Rome, the drama series set during the fall of the Roman Republic, has finally reached the United Kingdom (which seems to have provided all of the actors), via the BBC (which provided a small part of the funding, the American HBO supplying the rest).
On the soap opera level I enjoyed episode 1, what with all the bawdiness, violence and those cheeky animated graffiti. It was clever and entertaining to bring in the second storyline with the two pleb soldiers to show us how the other half lived. But it left me thinking, “Is this all there is?” It seemed like a wasted opportunity, skewed more toward trivia than substance.

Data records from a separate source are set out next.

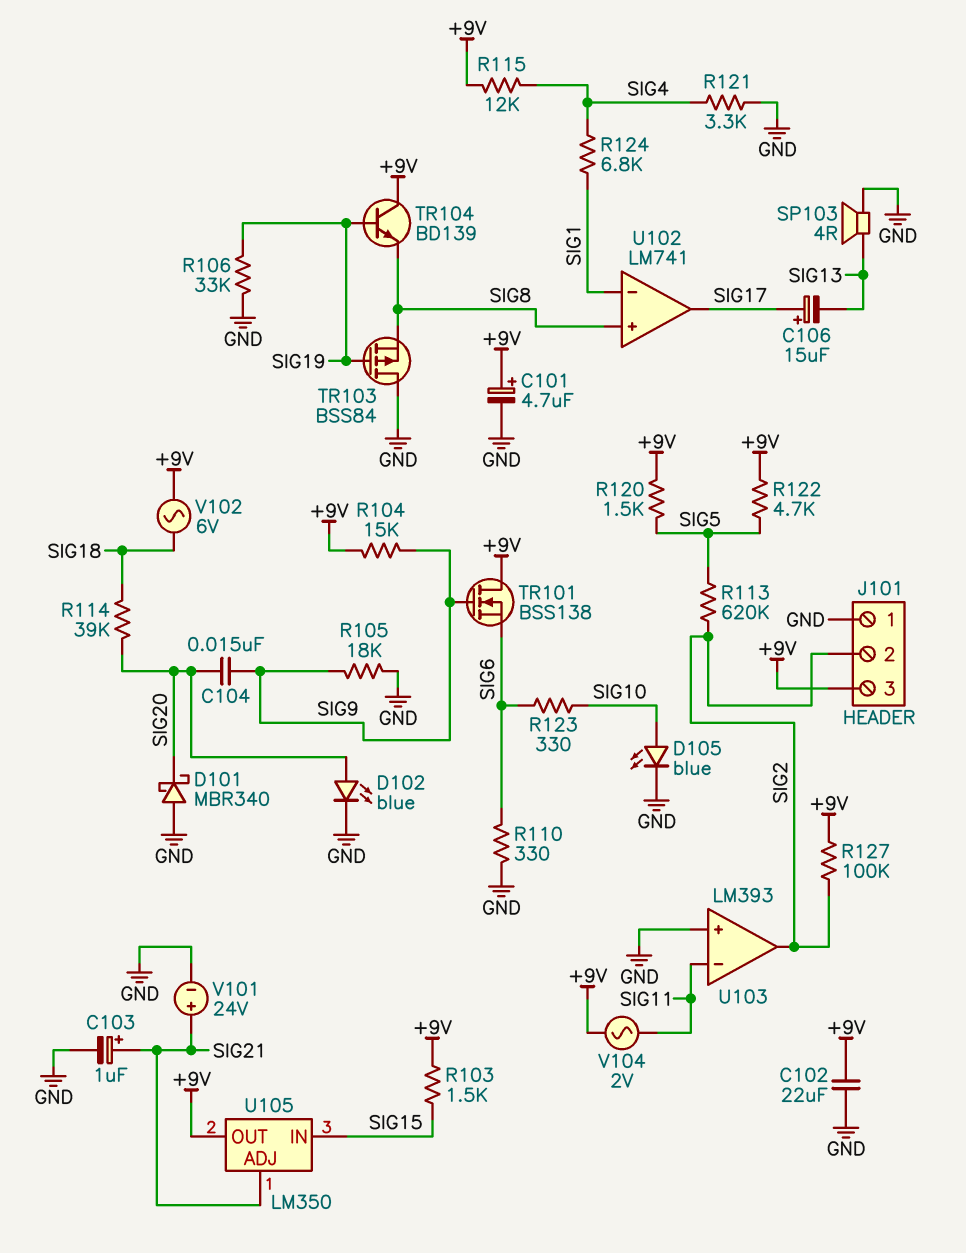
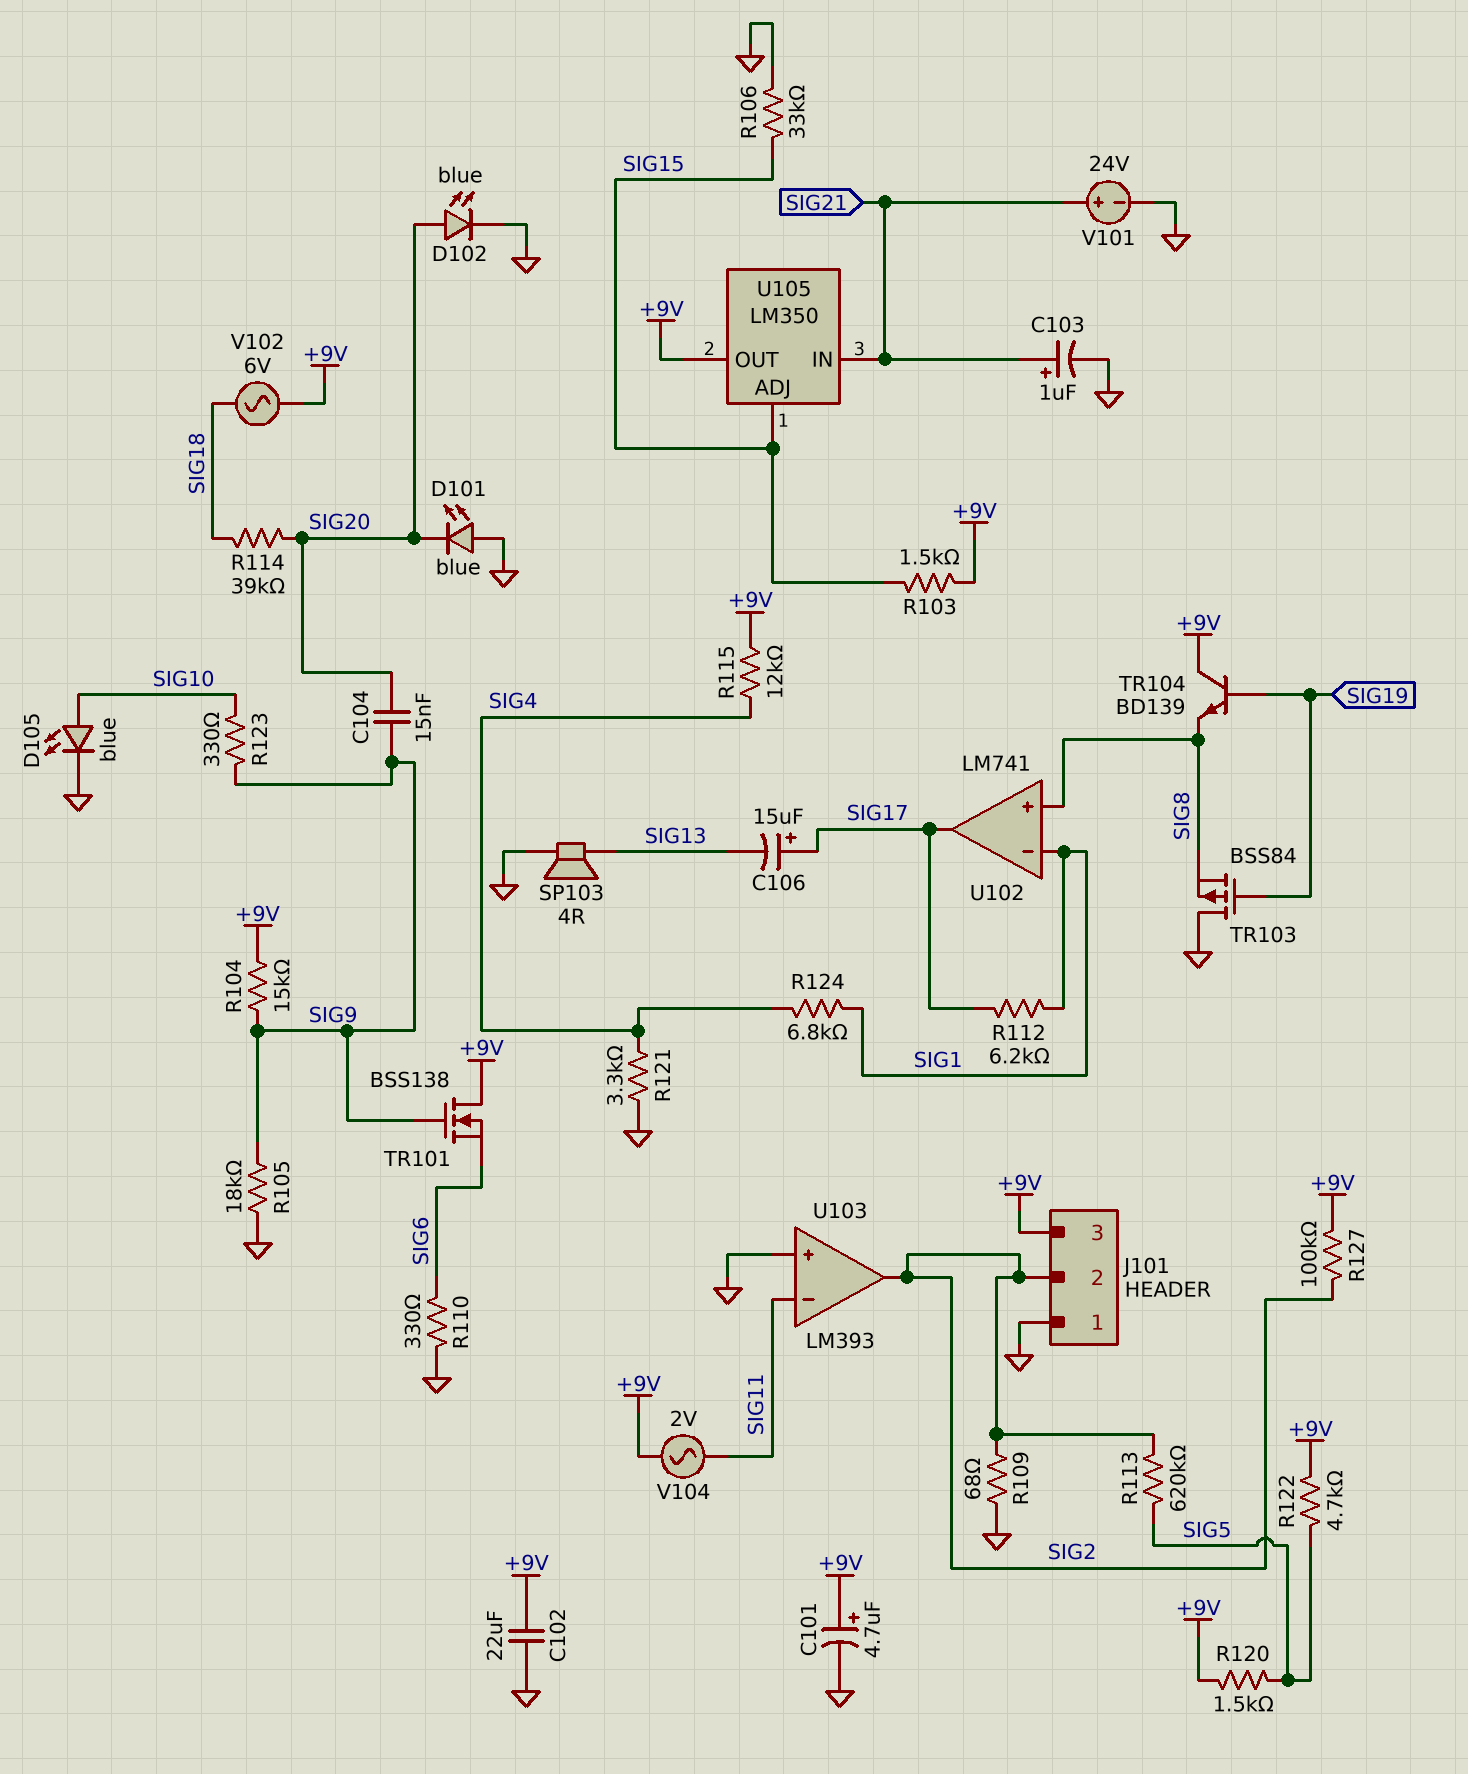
D101: schottky MBR340 (A GND, K SIG20) -> LED blue (A GND, K SIG20)
R106: 33k (GND, SIG19) -> 33k (GND, SIG15)
R109: none -> 68 (GND, SIG2)
R112: none -> 6.2k (SIG1, SIG17)
R123: 330 (SIG6, SIG10) -> 330 (SIG9, SIG10)
U105 pin ADJ: SIG21 -> SIG15
U105 pin IN: SIG15 -> SIG21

The production looks exhilaratingly authentic, right down to the small details (even if it isn’t invariably so). Obviously no expense has been spared on sets, props and costumes. So it was a shame that all that cash and care served an incoherent storyline and banal script. A A Gill in yesterday’s Sunday Times described Rome as “Gibbon written by gibbons”, which is about as apt as it’s amusing, except for the period of course.
Another piece in The Sunday Times goes some way toward explaining the incoherence. How dare the BBC condense 3 episodes into 2 without the director’s knowledge, even if it was contractually allowed to? And who does it think it’s kidding to say that British viewers don’t need the detail because they already know the background? They might have done a couple of generations ago, but not now. (For a racy and accurate account, I’d recommend Tom Holland’s Rubicon.) The result was not only confusion for the viewer, but the loss of many chances for upping the ante on satisfying tension and conflict.
These were exciting, important times, in terms of the politics and the players — an old order crumbling and a new one yet to emerge — involving vicious personal enmities and rivalries between strong, colourful characters, who all seem dismayingly cartoonish and one-dimensional in this production.
The arguments will no doubt continue to rage, and while they do people will be learning something about Roman civilization. Hurrah!